The GitHub Issue Deduplicator isn't just a handy tool; it's a showcase of cutting-edge technology seamlessly working together to improve your development workflow. Let's unpack the technical wizardry that empowers this bot.

Understanding Language Models and Embeddings

At the heart of the bot's duplicate detection capability lies the power of Large Language Models (LLMs). These sophisticated AI models are trained on vast amounts of text data, enabling them to understand and generate human-like text. For the bot, I use GPT (Generative Pre-trained Transformer) models provided by OpenAI. These models can comprehend the context and content of GitHub issues to a remarkable extent.

What is GPT?

GPT stands for Generative Pre-trained Transformer. As a state-of-the-art language processing AI, GPT can understand nuances in human language, making it ideal for tasks like translation, question-answering, and, in our case, detecting duplicate issues. I specifically use embeddings from the model, which are numerical representations of text that capture the semantic meaning.

The Role of Embeddings in Issue Deduplication

Embeddings are the backbone of the duplicate detection. When an issue is created, the bot uses OpenAI to generate a text embeddingā€”a high-dimensional vector that represents the textual content. This vector captures the essence of the issue in a form that can be compared mathematically.

Vector Database and Retriever-Augmented Generation (RAG)

To store and compare these embeddings efficiently, I use a vector database. This is where Supabase comes into play, with the pgvector extension that specializes in handling vector operations. It enables us to store embeddings and perform similarity searches with lightning speed.

What is RAG?

Retriever-Augmented Generation (RAG) is a methodology that combines the retrieval of relevant information (in our case, similar issue embeddings) and the generation of responses (such as automated comments). While I don't use RAG directly, the concept inspires our bot's workflow, where the retrieval of similar issues is followed by the generation of comments or labels.

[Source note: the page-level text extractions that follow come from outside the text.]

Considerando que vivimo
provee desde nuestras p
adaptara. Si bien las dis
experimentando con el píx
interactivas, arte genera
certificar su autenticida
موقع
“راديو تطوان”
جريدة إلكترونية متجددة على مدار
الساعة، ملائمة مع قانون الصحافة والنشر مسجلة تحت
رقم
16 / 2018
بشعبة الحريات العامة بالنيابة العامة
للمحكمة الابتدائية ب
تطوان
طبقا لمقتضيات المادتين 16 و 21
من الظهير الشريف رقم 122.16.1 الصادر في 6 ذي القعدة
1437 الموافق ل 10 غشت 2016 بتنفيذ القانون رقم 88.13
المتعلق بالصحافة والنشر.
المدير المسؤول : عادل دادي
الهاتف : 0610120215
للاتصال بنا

The match_documents Function: Heart of the Operation

The custom SQL function match_documents is where the magic happens. It takes the embedding of the new issue and searches the vector database for existing issues with similar embeddings. Here's what it does, step by step:

  1. Accepts the new issue embedding as input along with filter parameters like labels.
  2. Calculates similarity scores between the new embedding and stored embeddings using cosine similarity, a measure of vector closeness.
  3. Filters results based on the similarity threshold and additional metadata criteria, like matching labels and repo id (so that same issues but from differnet repo is not taked in account)
  4. Returns the most similar issues for further action by the bot.

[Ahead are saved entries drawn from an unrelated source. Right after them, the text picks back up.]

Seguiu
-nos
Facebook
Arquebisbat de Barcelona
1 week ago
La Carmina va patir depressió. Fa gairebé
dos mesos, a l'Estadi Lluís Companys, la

Suggestions for Enhancements

As technology evolves, so will the bot. Here are some potential enhancements we're considering:

  • Integration with more ML models: Exploring other language models to improve understanding and response generation.
  • Guide the user to the docs on issue creation: Exploring the option that if there is a doc in the repo, to show the user a link and details of the docs about it

Conclusion: The Future of Issue Management

The GitHub Issue Deduplicator is more than just a bot; it's a glimpse into the future of automated project management. By harnessing the power of LLMs, vector databases, and smart SQL functions, we're paving the way for more intelligent and efficient workflows.